Most efficient way to query stack overflow database for a question and its answers

So I'm trying to query the stack overflow database for a question and its answers. So far I have come across two ways to do this:

SELECT questions.Id as [Post Link], questions.title, answers.body, questions.viewcount
FROM Posts answers
INNER JOIN Posts questions ON answers.parentid =

and the second way is this

SELECT * # Replace the actual fields
FROM posts 
WHERE (Id = {POST_ID}) OR (ParentId = {POST_ID})

which approach is better and why ? is there a different way to do this ? and is there a term in sql for this parent child relationship. Any topics I could study up on how to design efficient queries on this?

2 answers

  • answered 2019-11-14 05:48 Dmitrij Kultasev

    There is no such thing as "The best" here. As always with databases. Moreover these 2 queries are completely different and return different result. You can't compare them together.

    The difference is:

    • First query would return all posts with it's answers if there is at least 1 answer. If you want to return posts with the answers also, then use OUTER join for that.
    • Second query will return post as 1 row and all other posts as other rows.

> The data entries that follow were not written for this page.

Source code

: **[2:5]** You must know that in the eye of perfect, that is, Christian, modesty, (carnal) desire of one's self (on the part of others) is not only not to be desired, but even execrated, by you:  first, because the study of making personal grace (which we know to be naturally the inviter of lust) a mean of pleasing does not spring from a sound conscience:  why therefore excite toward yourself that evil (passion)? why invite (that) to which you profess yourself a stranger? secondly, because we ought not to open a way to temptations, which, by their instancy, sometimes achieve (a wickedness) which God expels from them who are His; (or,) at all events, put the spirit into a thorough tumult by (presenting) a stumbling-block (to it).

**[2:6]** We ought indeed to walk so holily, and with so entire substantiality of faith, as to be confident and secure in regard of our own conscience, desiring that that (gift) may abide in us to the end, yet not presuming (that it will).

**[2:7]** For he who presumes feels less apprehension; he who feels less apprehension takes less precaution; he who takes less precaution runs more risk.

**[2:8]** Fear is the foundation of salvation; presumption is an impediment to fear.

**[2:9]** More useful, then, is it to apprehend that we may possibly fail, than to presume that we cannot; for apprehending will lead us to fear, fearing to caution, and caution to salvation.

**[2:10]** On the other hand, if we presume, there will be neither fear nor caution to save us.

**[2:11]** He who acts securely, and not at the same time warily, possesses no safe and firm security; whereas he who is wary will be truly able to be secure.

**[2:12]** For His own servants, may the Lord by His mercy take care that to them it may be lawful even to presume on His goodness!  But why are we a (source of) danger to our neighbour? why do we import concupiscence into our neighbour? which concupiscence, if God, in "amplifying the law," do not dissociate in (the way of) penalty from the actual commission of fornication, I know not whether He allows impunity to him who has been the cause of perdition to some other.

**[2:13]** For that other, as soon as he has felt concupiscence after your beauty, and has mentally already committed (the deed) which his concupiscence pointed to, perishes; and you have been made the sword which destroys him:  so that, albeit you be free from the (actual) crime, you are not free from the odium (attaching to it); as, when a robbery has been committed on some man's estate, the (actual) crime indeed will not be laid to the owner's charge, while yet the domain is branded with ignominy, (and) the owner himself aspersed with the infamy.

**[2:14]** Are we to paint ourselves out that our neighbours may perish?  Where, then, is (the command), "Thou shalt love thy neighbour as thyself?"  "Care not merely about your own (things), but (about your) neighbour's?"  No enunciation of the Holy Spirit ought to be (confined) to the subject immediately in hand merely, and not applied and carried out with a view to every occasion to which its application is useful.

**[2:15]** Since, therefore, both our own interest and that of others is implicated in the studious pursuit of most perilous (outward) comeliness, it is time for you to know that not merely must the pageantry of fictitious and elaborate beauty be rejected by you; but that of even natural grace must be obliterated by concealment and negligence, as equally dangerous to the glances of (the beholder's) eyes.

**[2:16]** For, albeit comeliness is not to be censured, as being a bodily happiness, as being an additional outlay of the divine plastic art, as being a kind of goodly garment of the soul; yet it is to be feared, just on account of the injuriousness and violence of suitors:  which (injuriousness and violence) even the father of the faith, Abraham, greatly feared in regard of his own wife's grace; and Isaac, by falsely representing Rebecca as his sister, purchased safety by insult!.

For example, if the post has 1 answer then you'll get 2 rows instead of 1 in the first query.

    So, there is no proper answer to your question, but I would stick with the 1st approach (just change the JOIN type there).

  • answered 2019-11-14 06:29 MichaƂ Turczyn

    If two results are just as good for you it all comes down to performance.

    In terms of performance there's couple of things you could study, as indexes for example, and how they are used be the SQL engine.

    So, in terms of performance, second query is likely to be better, because there you can query just one table instead of two (quite obvious).

    Also you have WHERE clause (and ON in first query) which greatly depend on indexes.

    Since Id columns are very often idexed, second query seems to be very efficient.